* Exercise goal
Look for "Step" in the records and copy every line that has it.

• • • • • • •

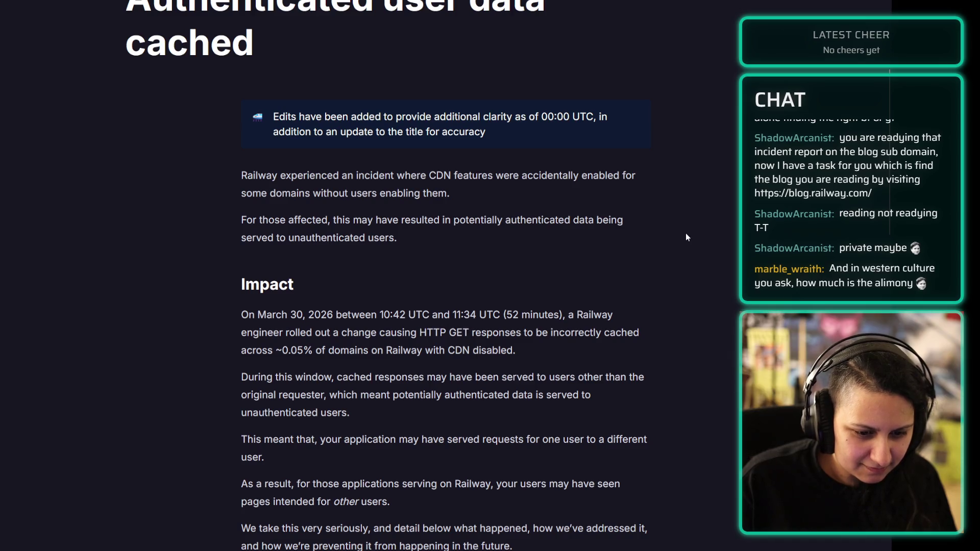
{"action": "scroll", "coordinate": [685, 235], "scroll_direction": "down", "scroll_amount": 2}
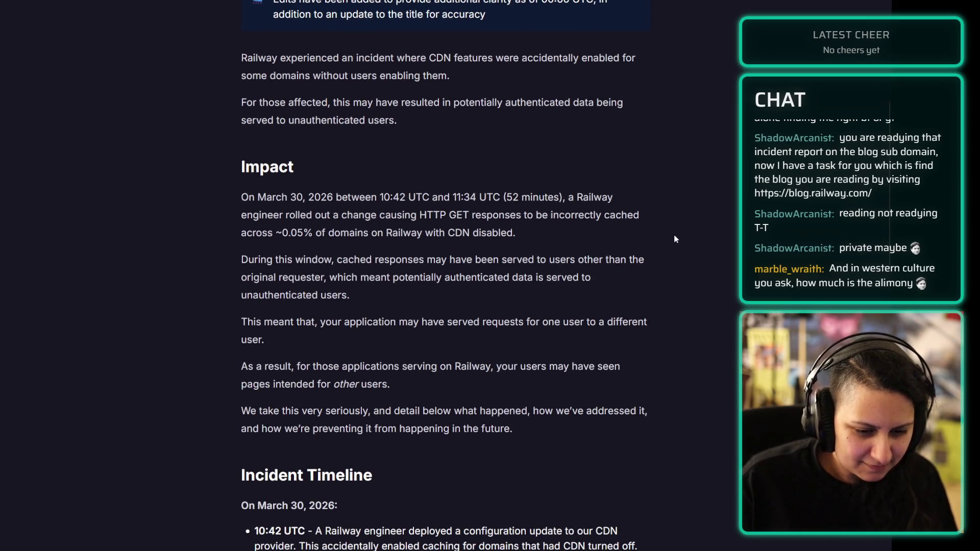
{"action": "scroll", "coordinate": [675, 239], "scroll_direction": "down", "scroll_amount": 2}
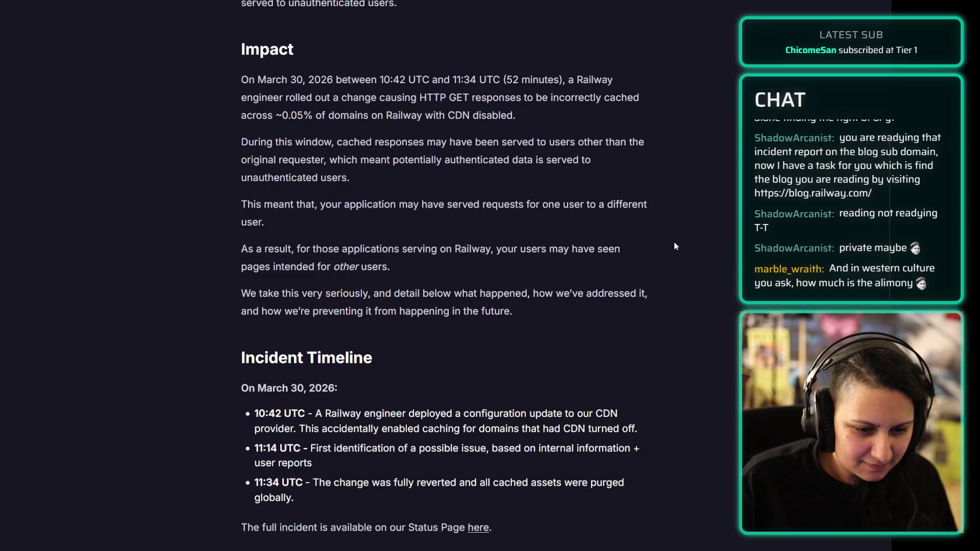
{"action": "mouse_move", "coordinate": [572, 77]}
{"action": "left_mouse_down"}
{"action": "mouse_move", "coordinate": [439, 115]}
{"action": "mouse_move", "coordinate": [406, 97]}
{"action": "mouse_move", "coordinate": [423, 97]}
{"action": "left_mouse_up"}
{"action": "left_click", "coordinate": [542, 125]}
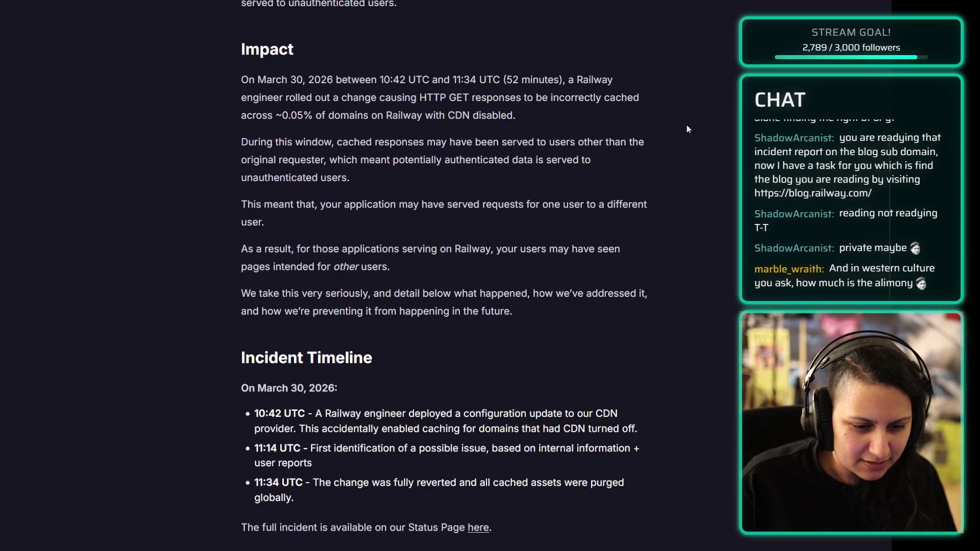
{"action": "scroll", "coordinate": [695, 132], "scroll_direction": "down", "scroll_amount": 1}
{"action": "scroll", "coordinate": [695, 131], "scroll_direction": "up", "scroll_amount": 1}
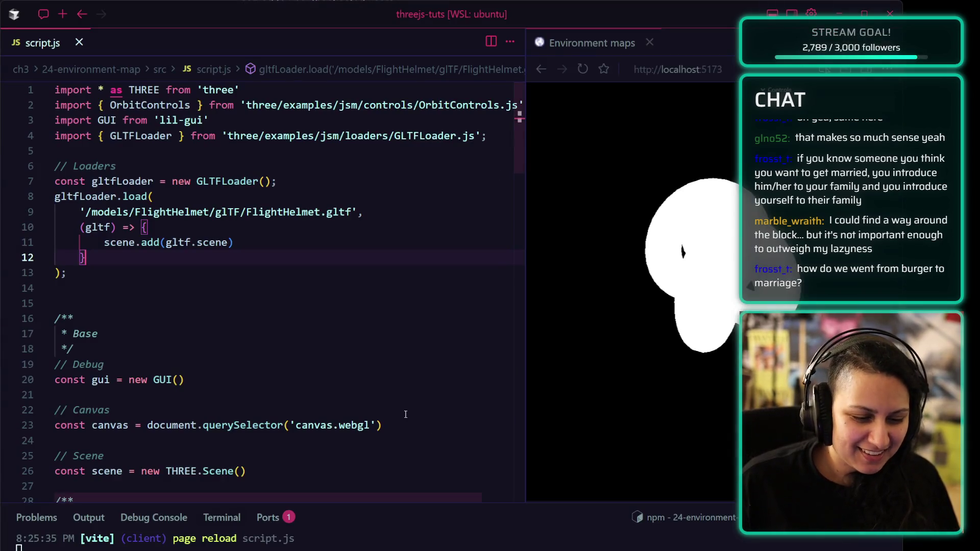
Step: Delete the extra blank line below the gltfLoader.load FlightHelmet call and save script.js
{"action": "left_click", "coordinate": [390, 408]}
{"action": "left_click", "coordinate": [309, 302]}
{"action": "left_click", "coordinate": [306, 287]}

• • • • • • •

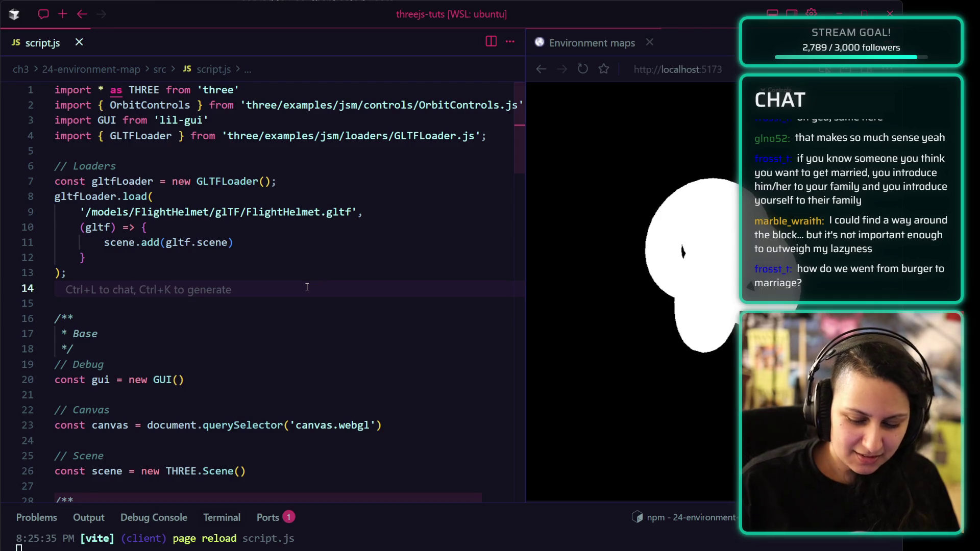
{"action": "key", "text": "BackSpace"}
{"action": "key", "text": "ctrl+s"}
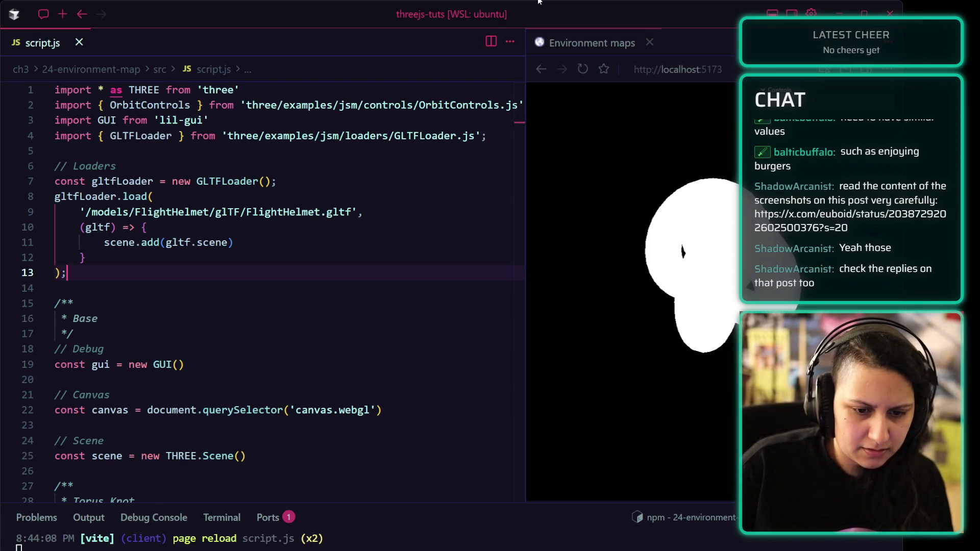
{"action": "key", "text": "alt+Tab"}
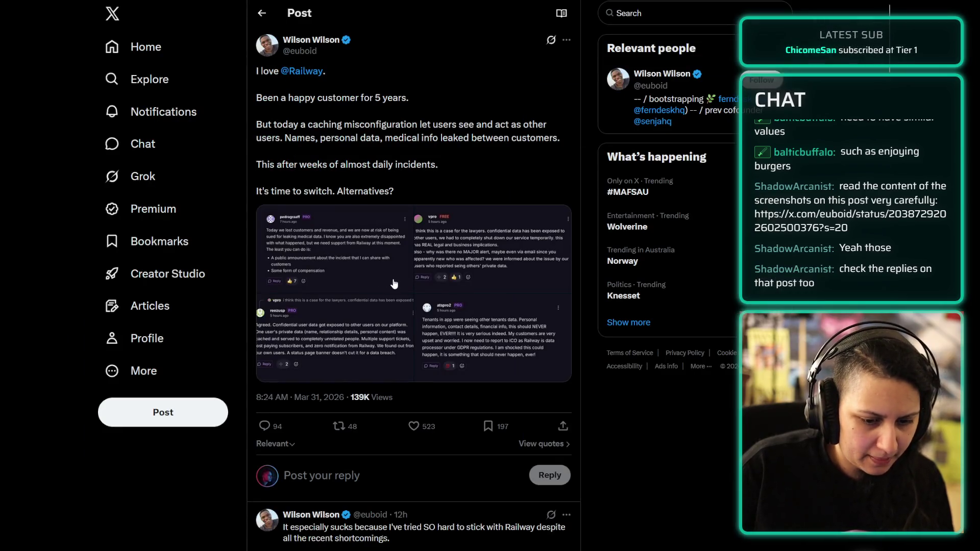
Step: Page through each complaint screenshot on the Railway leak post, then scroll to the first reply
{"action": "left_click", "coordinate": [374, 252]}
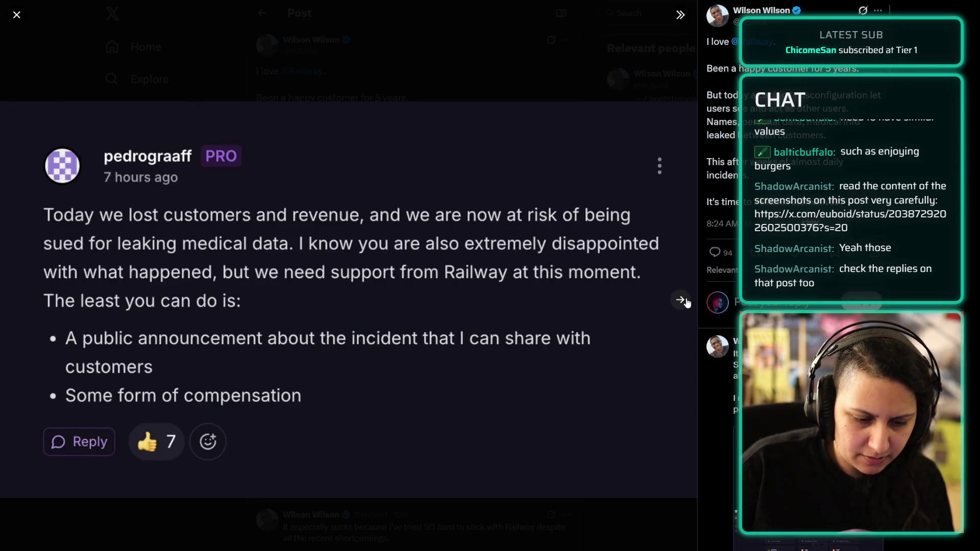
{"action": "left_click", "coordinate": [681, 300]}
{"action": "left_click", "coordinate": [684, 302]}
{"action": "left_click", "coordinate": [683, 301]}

• • • • • • •

* Answer box
Step: Delete the extra blank line below the gltfLoader.load FlightHelmet call and save script.js
Step: Page through each complaint screenshot on the Railway leak post, then scroll to the first reply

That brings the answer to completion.